Nel nostro Paese la rete dei servizi di cui fanno parte i Centri di Salute Mentale, i centri diurni e le strutture residenziali, conta 3.791 strutture in cui lavorano 29.260 dipendenti (57,7 ogni 100 mila abitanti). Ci sono grandi differenze da regione a regione e in molte zone della penisola non riesce a verificarsi quel trinomio terapeutico ritenuto fondamentale per guarire dalla malattia mentale ovvero offrire al paziente supporto psichiatrico a livello farmacologico, psichico a livello emotivo e sociale per favorirne il reinserimento.
Molto è delegato al volontariato e alle tante associazioni che si prendono carico di queste persone. Alle terapie cognitive comportamentali vengono spesso affiancate attività ludico ricreative che aiutino il paziente a uscire dal proprio universo così ingombrante.
Sul territorio nazionale, ad esempio, esistono decine di compagnie teatrali che si adoperano a utilizzare la finzione scenica come luogo di guarigione, spazio e tempo per trovare il modo perché gli spettri della mente restino in scena ed escano dal quotidiano.
Ci sono, poi, i percorsi nella natura con assistenti sociali e operatori sanitari che portano i malati in montagna, in grotta, in canoa o a dormire sotto le stelle affinché la natura e lo sforzo fisico possano facilitare la presa di coscienza del sé nel contesto naturale, fonte di energia primaria che il paziente psicotico può aver escluso dalla sua sfera di possibilità esperibili.
Importante, poi, è la riappropriazione della sfera lavorativa: insegnare a un malato a cucinare, riparare mobili o costruire oggetti è il passaggio inclusivo più importante verso l'uscita dal buco nero del disagio mentale.
La malattia psichica, del resto, ha diversi gradi e declinazioni e identificarne contorni e caratteristiche è il primo passo per uscirne.
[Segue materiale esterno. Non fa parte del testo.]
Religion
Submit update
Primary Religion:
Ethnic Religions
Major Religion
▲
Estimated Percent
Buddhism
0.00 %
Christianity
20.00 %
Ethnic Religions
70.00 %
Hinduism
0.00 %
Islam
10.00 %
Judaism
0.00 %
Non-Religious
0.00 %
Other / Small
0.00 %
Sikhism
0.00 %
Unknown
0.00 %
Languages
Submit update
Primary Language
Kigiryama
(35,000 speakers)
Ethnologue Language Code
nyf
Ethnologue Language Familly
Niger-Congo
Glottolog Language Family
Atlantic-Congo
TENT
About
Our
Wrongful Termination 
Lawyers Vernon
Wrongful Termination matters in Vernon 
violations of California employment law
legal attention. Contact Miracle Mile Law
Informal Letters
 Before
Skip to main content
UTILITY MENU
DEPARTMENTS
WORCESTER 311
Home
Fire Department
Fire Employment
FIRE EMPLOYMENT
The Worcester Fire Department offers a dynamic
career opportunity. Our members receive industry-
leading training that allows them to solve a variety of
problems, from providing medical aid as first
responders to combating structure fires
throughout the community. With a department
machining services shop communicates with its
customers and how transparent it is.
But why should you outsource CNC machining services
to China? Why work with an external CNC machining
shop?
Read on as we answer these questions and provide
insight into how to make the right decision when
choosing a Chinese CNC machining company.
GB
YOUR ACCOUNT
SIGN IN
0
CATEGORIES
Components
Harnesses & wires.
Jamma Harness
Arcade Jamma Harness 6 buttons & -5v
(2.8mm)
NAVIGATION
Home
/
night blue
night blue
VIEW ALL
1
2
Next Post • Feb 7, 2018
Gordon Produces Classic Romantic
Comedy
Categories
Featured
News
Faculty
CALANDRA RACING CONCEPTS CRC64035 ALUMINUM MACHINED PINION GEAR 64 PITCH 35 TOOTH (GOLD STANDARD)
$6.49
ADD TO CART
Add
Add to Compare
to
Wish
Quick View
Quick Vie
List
Basaglia, 40 anni fa, lo aveva capito e i suoi discepoli seguendo la cosiddetta Antipsichiatria (la corrente di pensiero di stampo anglosassone cui Basaglia aveva aderito) cercano di lavorare educando le "comunità terapeutiche". Non basta, infatti, curare il malato, ma bisogno operare a livello terapeutico sul contesto sociale nel quale la persona vive che si tratti della famiglia, del posto di lavoro o della scuola.
Insegnare alla società ad approcciare il disagio psichico è l'utopia di Basaglia visto che, al momento, la malattia mentale viene vista ancora con diffidenza e paura perché non viene compresa.
Avere in casa un famigliare senza una gamba o con il cuore che funziona male è duro da accettare, ma viene affrontato con coraggio e dignità dall'intera sfera affettiva del soggetto interessato.
Invece quando un fratello, un figlio o una moglie è malata mentalmente la vergogna la fa ancora da padrona. Perché mia figlia non mangia? Perché mia moglie è depressa? Perché mio fratello ha una personalità multipla con scatti d'ira e abissi di sofferenza? Il nero del cervello di chi soffre viene vissuto con impotenza e fa paura perché attrae verso un vortice di inconscio dalla struttura poliforme.
Si dice che la depressione è la malattia più democratica al mondo perché può colpire tutti, giovani e vecchi, uomini e donne, ricchi o poveri e la causa di quel clic che spegne i colori sul mondo è talmente personale che è difficile da metabolizzare a livello sociale.
La chiusura dei manicomi, 40 anni fa, è stata la prima pedina di un domino socio- culturale non ancora finito che sposta le tessere, le responsabilità e le possibili soluzioni tra le istituzioni, la famiglia, gli assistenti sociali e i malati ma finché la terapia non verrà considerata a livello olistico e inclusiva di tutte le sfere dell'essere umano il malato mentale sarà sempre considerato un folle, un pazzo o nel migliore dei casi un poeta.